PROBLEM DETAILS
Report every line below that contains the string "each". Uppercase and lowercase letters count as different.

>> Start

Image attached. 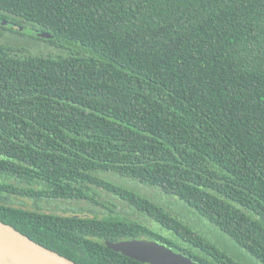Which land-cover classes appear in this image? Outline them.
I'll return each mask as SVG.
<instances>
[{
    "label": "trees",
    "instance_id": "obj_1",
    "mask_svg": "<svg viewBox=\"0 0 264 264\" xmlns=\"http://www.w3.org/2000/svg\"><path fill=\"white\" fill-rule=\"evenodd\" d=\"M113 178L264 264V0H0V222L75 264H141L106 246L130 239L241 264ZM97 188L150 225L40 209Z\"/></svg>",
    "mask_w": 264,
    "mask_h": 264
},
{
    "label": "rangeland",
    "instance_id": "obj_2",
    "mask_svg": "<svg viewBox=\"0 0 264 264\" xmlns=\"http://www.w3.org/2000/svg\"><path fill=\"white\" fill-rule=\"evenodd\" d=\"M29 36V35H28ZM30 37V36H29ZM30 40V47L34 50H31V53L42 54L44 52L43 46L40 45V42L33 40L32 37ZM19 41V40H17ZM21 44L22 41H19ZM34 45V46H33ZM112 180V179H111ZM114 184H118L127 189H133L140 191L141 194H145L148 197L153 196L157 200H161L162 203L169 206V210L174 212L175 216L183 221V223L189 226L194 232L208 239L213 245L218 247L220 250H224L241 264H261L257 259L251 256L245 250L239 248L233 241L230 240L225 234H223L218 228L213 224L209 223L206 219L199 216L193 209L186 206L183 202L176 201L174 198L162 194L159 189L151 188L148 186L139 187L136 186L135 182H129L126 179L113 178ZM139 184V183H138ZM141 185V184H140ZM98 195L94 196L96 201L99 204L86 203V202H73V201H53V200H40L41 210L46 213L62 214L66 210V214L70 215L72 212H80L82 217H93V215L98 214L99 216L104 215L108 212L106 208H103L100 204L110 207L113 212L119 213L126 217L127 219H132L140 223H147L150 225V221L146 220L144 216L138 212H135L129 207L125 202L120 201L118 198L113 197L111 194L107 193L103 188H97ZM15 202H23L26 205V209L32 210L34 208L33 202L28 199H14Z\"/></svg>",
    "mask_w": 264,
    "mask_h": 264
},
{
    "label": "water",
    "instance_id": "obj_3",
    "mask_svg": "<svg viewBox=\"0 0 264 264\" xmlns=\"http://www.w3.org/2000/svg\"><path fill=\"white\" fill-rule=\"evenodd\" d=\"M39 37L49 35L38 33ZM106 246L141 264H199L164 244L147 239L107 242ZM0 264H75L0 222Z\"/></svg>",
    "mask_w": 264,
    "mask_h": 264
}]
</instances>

>> End
>> Start

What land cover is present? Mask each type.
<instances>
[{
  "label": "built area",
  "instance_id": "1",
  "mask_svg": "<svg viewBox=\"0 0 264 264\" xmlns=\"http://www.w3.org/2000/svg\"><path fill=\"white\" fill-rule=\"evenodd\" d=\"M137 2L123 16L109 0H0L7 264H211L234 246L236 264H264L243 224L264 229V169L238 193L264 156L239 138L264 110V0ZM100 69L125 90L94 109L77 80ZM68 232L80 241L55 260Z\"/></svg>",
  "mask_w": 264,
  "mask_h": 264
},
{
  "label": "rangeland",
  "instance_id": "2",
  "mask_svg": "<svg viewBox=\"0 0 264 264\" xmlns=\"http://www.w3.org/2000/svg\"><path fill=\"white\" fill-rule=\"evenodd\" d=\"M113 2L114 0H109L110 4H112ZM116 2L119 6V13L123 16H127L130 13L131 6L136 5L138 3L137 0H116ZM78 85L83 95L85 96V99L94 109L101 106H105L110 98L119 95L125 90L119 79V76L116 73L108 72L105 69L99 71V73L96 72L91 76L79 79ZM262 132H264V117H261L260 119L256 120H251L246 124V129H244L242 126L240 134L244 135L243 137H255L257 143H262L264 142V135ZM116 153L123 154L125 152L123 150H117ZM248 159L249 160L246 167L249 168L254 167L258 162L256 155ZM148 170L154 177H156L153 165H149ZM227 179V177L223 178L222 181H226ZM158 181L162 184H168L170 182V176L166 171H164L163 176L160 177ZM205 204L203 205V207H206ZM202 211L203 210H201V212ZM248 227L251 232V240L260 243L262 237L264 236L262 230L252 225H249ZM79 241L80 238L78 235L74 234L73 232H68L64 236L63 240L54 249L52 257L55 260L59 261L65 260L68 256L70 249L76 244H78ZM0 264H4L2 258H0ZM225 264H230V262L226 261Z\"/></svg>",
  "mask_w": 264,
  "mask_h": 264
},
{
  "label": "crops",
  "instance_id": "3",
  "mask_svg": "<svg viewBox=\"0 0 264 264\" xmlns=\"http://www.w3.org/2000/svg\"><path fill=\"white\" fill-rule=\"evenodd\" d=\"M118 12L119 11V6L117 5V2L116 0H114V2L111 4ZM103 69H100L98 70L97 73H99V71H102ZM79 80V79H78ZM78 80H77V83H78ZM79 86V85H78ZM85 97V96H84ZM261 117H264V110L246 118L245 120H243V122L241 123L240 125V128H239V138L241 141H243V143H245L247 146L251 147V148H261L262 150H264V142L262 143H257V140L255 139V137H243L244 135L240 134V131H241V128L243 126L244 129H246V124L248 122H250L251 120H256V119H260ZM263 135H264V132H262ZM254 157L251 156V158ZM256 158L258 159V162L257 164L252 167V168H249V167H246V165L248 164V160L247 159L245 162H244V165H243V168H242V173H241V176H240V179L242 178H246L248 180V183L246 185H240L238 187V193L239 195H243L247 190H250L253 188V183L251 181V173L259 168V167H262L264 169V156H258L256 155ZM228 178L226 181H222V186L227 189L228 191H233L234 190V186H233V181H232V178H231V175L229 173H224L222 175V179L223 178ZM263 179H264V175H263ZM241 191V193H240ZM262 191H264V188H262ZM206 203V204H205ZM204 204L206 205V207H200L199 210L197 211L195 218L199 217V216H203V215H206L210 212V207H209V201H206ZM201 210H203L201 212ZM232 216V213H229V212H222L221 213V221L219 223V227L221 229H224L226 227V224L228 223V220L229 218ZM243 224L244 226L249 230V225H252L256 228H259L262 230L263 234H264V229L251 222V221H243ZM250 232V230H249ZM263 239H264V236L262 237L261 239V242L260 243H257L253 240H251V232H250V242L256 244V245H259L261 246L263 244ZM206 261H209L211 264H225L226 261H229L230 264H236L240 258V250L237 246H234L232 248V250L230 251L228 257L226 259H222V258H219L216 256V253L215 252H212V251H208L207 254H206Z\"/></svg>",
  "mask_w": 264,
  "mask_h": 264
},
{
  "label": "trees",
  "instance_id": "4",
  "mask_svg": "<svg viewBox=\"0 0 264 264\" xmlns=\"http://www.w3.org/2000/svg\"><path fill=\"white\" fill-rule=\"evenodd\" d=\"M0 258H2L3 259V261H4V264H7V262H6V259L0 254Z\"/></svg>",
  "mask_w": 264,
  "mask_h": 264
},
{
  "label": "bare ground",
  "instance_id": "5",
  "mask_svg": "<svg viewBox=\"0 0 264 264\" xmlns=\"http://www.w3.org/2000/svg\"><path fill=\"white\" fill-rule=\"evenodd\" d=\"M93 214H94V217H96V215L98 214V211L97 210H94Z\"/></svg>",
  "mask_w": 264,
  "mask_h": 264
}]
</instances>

>> End

RESPONSE
I'll return each mask as SVG.
What land cover is present? Mask each type.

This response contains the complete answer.